Old furniture can be given a fabulous new lease of life with a lick of paint, some awesome tips from, and a bit of imagination.

Painting old furniture to make it look like new again serves many purposes. It can help stretch the budget when you are setting up home and can’t afford new furniture. It can offer a small business opportunity if you buy up an old furniture at garage sales and re-vamp it for resale. It helps people striving for a more sustainable way of living; very often furniture is discarded well before it is worn out, and is perfectly good to use for many years.

The first thing you need to do when painting old furniture is to make sure it is suitable. Make sure that it doesn’t have any woodworm in it before bringing it into your house (or wooden shed!). Check for repairs that need to be made, and be prepared to do these.

Strip the old paint off using a proprietary paint stripping compound or a sheet of sandpaper. I like to use a combination of these two methods, using sandpaper for the large, flat areas, because it is more environmentally friendly, and to be honest, I need the exercise! Once the bulk of the paint is removed, I used a gel paint stripper to get into the nooks and crannies. The stripper needs to be left alone for some time to do its work, so this is the time to go and get a cup of tea.

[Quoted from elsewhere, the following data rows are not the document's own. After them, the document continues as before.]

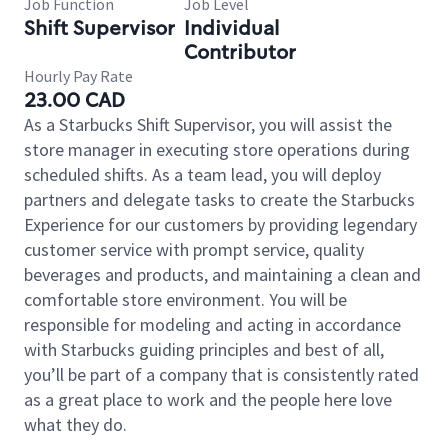
Job Function
Job Level
Shift Supervisor
Individual
Contributor
Hourly Pay Rate
23.00 CAD
As a Starbucks Shift Supervisor, you will assist the
store manager in executing store operations during
scheduled shifts. As a team lead, you will deploy
partners and delegate tasks to create the Starbucks
Experience for our customers by providing legendary
customer service with prompt service, quality
beverages and products, and maintaining a clean and
comfortable store environment. You will be
responsible for modeling and acting in accordance
with Starbucks guiding principles and best of all,
you’ll be part of a company that is consistently rated
as a great place to work and the people here love
what they do.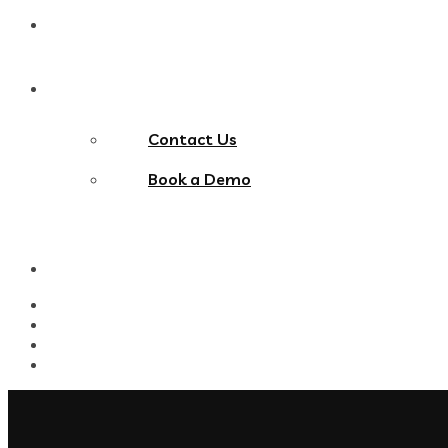
Blog
Contact Us
Contact Us
Book a Demo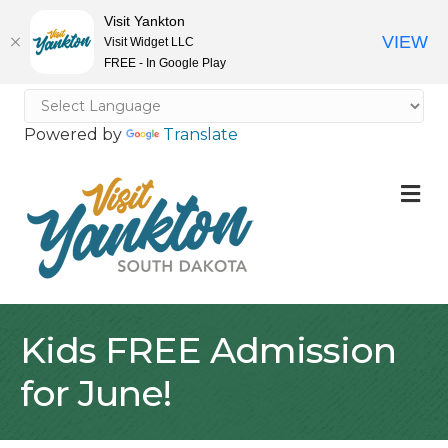
Visit Yankton
VIEW
Visit Widget LLC
FREE - In Google Play
Powered by
Translate
M
Kids FREE Admission
for June!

Remove the stripper with a damp rag and a stiff old toothbrush. Tease any odd scraps of paint away with the point of a Stanley knife. Wash the furniture to remove any remaining stripper. Let it dry.

Look over the furniture carefully and see if any bits need sanding down, and make any repairs.

Start with a base coat of neutral-colored paint. I like to use water-based odor-free paint. Use a darker color if your top color is going to be dark, or a light color if your top color is going to be light. Let it dry.

Now add your topcoat. Use a medium-sized brush, and do it outside. I find that I usually splash paint everywhere when I do the fiddle bits.

Choose the color of your paint to match your decor. Use dark brown for a cozy look, to imitate wood. Use chalky whites and pastels for a weatherbeaten look. Use bright, shiny white for a clean, bedroom style.

Once this has dried, you can add some decorative folk art flowers and swirls, or just leave it plain. It may need a second coat.

There are several decorative effects you can use on your painted furniture. Try some of the new paint finishes, like chalky white paints which peel after time to look aged and interesting. You can wax the corners of furniture after the first coat so that the topcoat peels off and looks antique.

You can buy crackle-glaze paints which give a fantastic effect. These are just right for a bedroom or antique style living room. They come in two-stage. You paint on the base coat first, and then quickly add the topcoat, which cracks to reveal the underneath.

Take time to look through interior design magazines and to go round your local home improvement store to see which new paints have been introduced before deciding how to proceed with your painted furniture. But beware it does become addictive and you might find that you end up painting everything in your house!